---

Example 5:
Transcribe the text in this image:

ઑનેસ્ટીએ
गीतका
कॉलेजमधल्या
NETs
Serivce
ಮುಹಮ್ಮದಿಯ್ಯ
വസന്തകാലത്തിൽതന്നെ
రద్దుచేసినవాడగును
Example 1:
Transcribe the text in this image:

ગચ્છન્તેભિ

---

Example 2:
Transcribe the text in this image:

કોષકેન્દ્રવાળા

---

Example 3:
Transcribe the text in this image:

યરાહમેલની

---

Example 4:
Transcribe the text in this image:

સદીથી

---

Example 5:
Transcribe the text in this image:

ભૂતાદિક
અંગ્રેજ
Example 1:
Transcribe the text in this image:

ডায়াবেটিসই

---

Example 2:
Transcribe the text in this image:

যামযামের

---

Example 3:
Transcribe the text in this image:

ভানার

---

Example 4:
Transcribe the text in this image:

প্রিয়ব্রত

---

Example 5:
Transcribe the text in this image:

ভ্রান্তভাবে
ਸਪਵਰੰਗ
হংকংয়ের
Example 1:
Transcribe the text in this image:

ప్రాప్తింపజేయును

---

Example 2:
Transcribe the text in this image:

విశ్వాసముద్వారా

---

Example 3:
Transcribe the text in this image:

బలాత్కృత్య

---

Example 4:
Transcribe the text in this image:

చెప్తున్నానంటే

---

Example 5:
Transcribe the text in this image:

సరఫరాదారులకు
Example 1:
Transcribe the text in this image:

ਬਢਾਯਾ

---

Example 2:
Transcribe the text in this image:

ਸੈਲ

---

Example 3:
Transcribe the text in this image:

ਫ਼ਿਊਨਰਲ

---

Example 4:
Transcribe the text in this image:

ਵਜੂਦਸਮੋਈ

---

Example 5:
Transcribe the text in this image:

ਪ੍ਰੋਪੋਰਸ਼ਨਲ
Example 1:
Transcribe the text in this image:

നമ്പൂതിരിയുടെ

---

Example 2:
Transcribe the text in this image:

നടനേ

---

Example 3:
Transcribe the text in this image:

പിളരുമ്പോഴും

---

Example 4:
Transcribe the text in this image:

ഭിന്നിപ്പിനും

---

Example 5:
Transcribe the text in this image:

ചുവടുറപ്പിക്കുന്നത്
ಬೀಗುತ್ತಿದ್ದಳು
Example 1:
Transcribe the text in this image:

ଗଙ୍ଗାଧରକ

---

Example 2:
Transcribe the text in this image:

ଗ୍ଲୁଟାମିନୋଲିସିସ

» **Exercise requirements**: Please retype the entries above in full, exactly as they stand.

» **Completed exercise**:
---

Example 5:
Transcribe the text in this image:

ઑનેસ્ટીએ
गीतका
कॉलेजमधल्या
NETs
Serivce
ಮುಹಮ್ಮದಿಯ್ಯ
വസന്തകാലത്തിൽതന്നെ
రద్దుచేసినవాడగును
Example 1:
Transcribe the text in this image:

ગચ્છન્તેભિ

---

Example 2:
Transcribe the text in this image:

કોષકેન્દ્રવાળા

---

Example 3:
Transcribe the text in this image:

યરાહમેલની

---

Example 4:
Transcribe the text in this image:

સદીથી

---

Example 5:
Transcribe the text in this image:

ભૂતાદિક
અંગ્રેજ
Example 1:
Transcribe the text in this image:

ডায়াবেটিসই

---

Example 2:
Transcribe the text in this image:

যামযামের

---

Example 3:
Transcribe the text in this image:

ভানার

---

Example 4:
Transcribe the text in this image:

প্রিয়ব্রত

---

Example 5:
Transcribe the text in this image:

ভ্রান্তভাবে
ਸਪਵਰੰਗ
হংকংয়ের
Example 1:
Transcribe the text in this image:

ప్రాప్తింపజేయును

---

Example 2:
Transcribe the text in this image:

విశ్వాసముద్వారా

---

Example 3:
Transcribe the text in this image:

బలాత్కృత్య

---

Example 4:
Transcribe the text in this image:

చెప్తున్నానంటే

---

Example 5:
Transcribe the text in this image:

సరఫరాదారులకు
Example 1:
Transcribe the text in this image:

ਬਢਾਯਾ

---

Example 2:
Transcribe the text in this image:

ਸੈਲ

---

Example 3:
Transcribe the text in this image:

ਫ਼ਿਊਨਰਲ

---

Example 4:
Transcribe the text in this image:

ਵਜੂਦਸਮੋਈ

---

Example 5:
Transcribe the text in this image:

ਪ੍ਰੋਪੋਰਸ਼ਨਲ
Example 1:
Transcribe the text in this image:

നമ്പൂതിരിയുടെ

---

Example 2:
Transcribe the text in this image:

നടനേ

---

Example 3:
Transcribe the text in this image:

പിളരുമ്പോഴും

---

Example 4:
Transcribe the text in this image:

ഭിന്നിപ്പിനും

---

Example 5:
Transcribe the text in this image:

ചുവടുറപ്പിക്കുന്നത്
ಬೀಗುತ್ತಿದ್ದಳು
Example 1:
Transcribe the text in this image:

ଗଙ୍ଗାଧରକ

---

Example 2:
Transcribe the text in this image:

ଗ୍ଲୁଟାମିନୋଲିସିସ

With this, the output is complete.